[Spatial grounding data]

..........

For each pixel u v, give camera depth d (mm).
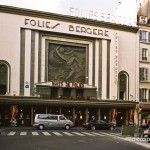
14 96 42719
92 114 48188
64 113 46219
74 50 47812
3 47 43156
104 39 49688
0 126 39500
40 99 43969
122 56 51031
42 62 45406
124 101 49594
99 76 49000
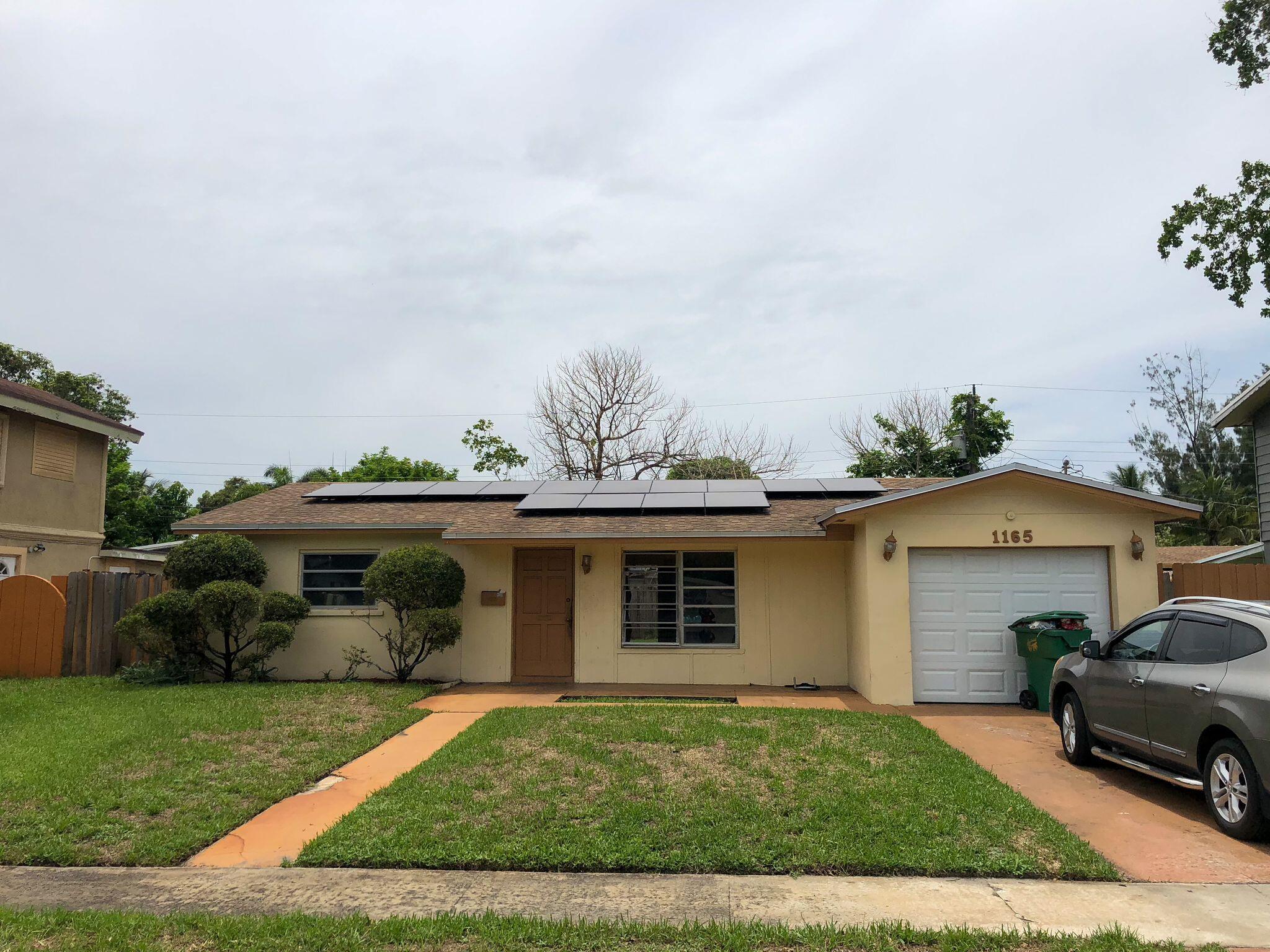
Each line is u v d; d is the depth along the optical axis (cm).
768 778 784
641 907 534
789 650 1395
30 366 3161
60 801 730
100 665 1465
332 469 3938
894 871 591
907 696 1191
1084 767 855
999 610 1206
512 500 1641
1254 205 1508
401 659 1398
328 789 796
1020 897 546
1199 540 3266
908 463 3516
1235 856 613
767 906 535
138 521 3288
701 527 1366
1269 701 605
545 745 905
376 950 469
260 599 1367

..........

Requirement -> Return all lines in the data that include the word "depth".

Output ->
For each pixel u v, give camera depth d (mm).
Each line is u v d; d is the depth along the optical axis (cm).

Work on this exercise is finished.